Nice guy like that where? He is in the UK. I could let him know about you guys. Well if he still has some left of course.


----------



## WILL SMITH (Mar 14, 2005)

*import gtr*

cost depends on spec, however, lets base it on the premium edition, be mindful of exchange rate variations

car cost 37k ish
import duty 31/2k ish
value added tax(dont ask me where the value in a tax is?) 7k ish

that totals £47,500

add to that the cost of shipping,insurance,prep for uk etc,anything less than 55k is good,at the end of the day all businesses have to make a profit, if they don't they would not do it!
lets assume that they do sell for 55k, thats a profit of less than 10%, i think thats a poor return, i would not stump up 50k with the prospect of making 5k, there are better places to invest

if people think they are being ripped off, then dont use a dealer, buy one yourself and shut up moaning:blahblah:


----------



## Turbonutter (Nov 11, 2007)

On Fleabay there is someone advertising them for £57,495.00


----------



## 240silv (Nov 24, 2007)

# [Provided data]
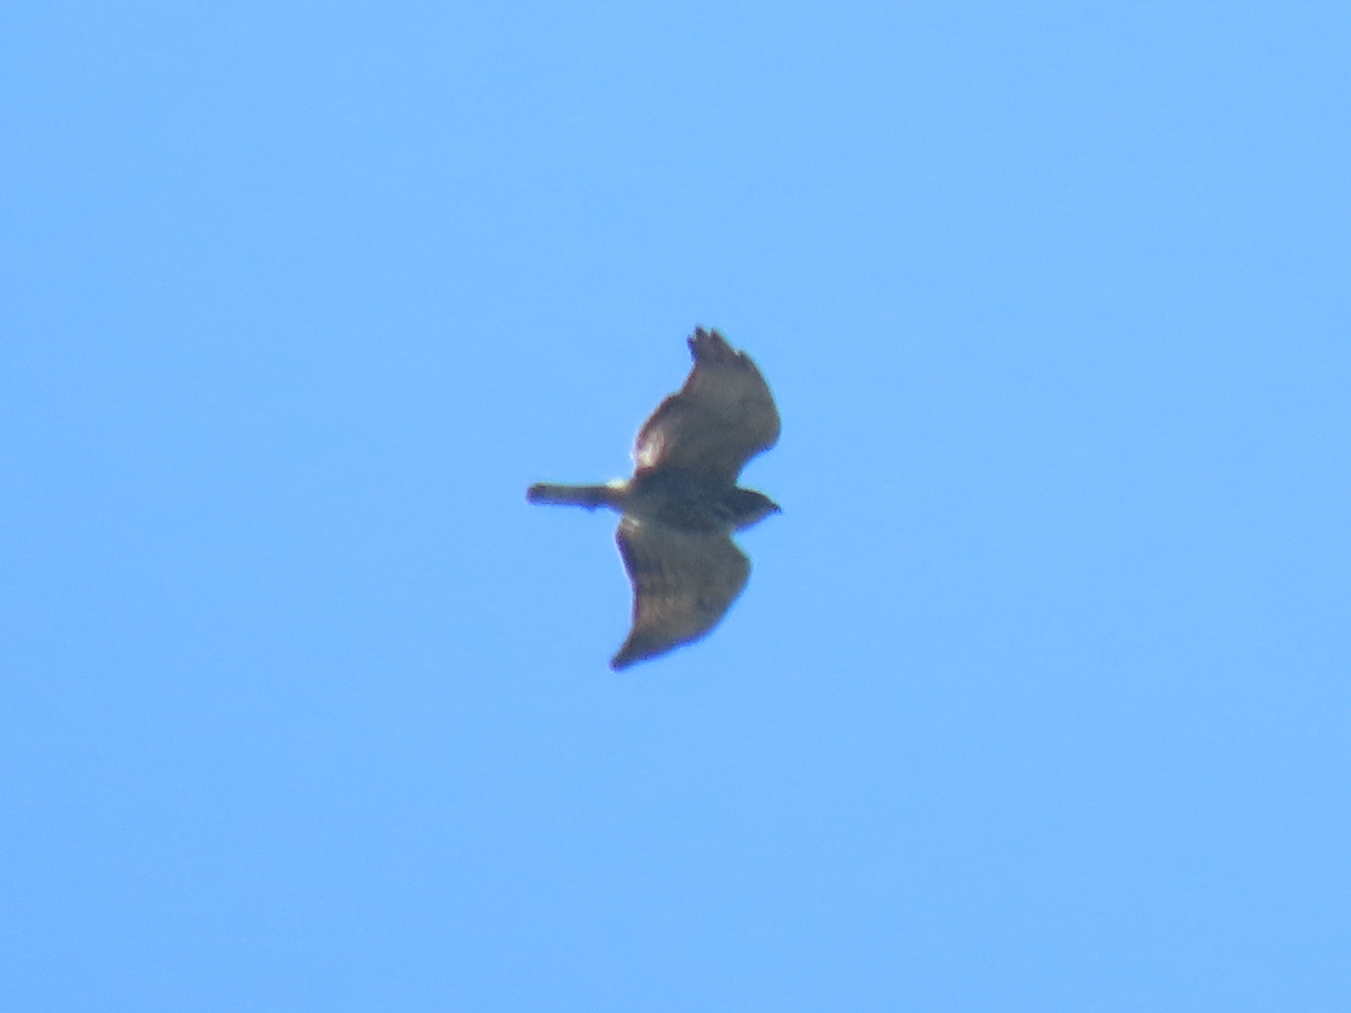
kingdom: Animalia
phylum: Chordata
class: Aves
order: Accipitriformes
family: Accipitridae
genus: Buteo
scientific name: Buteo platypterus
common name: Broad-winged hawk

# [Objective 1]
Could you quote the forum thread on importing a GTR, starting with "car cost 37k" and going on through "would not do it!"?
# [Objective 2]
Can you write out the taxonomy rows above again with "common name" replaced by "vernacular name" and nothing else changed, leaving the pictures out?

# [Response 1]
car cost 37k ish
import duty 31/2k ish
value added tax(dont ask me where the value in a tax is?) 7k ish

that totals £47,500

add to that the cost of shipping,insurance,prep for uk etc,anything less than 55k is good,at the end of the day all businesses have to make a profit, if they don't they would not do it!

# [Response 2]
kingdom: Animalia
phylum: Chordata
class: Aves
order: Accipitriformes
family: Accipitridae
genus: Buteo
scientific name: Buteo platypterus
vernacular name: Broad-winged hawk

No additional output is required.